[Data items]
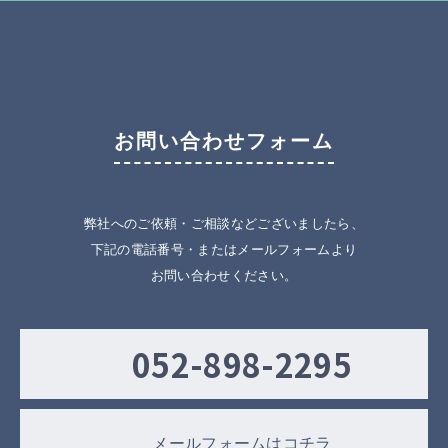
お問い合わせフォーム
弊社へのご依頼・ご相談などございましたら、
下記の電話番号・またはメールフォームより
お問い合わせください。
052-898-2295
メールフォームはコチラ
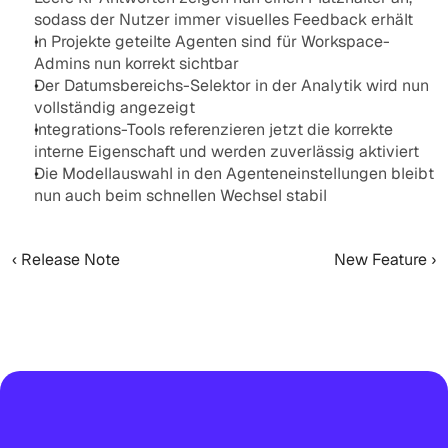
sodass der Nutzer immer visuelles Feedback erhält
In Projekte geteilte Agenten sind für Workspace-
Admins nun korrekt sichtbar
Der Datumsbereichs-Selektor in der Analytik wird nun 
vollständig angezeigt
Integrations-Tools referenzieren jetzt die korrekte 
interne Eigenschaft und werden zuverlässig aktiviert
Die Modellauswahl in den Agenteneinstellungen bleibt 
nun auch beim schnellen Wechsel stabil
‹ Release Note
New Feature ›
...
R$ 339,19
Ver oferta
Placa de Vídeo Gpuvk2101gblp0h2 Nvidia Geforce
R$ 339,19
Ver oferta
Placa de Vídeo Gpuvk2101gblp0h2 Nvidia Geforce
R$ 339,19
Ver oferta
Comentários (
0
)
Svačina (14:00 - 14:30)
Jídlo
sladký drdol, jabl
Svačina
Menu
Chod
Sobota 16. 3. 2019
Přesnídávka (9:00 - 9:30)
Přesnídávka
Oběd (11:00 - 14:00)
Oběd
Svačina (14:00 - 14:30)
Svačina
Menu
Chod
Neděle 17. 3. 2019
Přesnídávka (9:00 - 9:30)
==
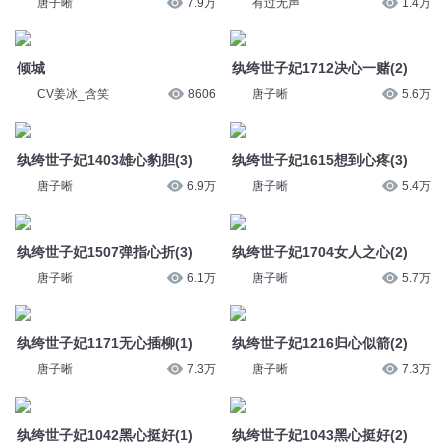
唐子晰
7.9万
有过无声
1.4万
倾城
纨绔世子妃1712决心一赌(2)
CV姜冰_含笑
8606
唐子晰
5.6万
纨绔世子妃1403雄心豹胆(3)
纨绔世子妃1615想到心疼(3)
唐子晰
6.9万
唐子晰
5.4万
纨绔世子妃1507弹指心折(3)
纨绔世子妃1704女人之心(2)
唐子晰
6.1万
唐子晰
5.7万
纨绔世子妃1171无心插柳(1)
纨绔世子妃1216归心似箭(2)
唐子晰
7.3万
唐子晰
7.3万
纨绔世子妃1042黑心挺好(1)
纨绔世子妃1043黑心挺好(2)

Exercise instructions :: Print the stretch from the line containing "sodass der Nutzer" through the line containing "New Feature ›", both included, reproducing each line as it stands.

Final answer ::
sodass der Nutzer immer visuelles Feedback erhält
In Projekte geteilte Agenten sind für Workspace-
Admins nun korrekt sichtbar
Der Datumsbereichs-Selektor in der Analytik wird nun 
vollständig angezeigt
Integrations-Tools referenzieren jetzt die korrekte 
interne Eigenschaft und werden zuverlässig aktiviert
Die Modellauswahl in den Agenteneinstellungen bleibt 
nun auch beim schnellen Wechsel stabil
‹ Release Note
New Feature ›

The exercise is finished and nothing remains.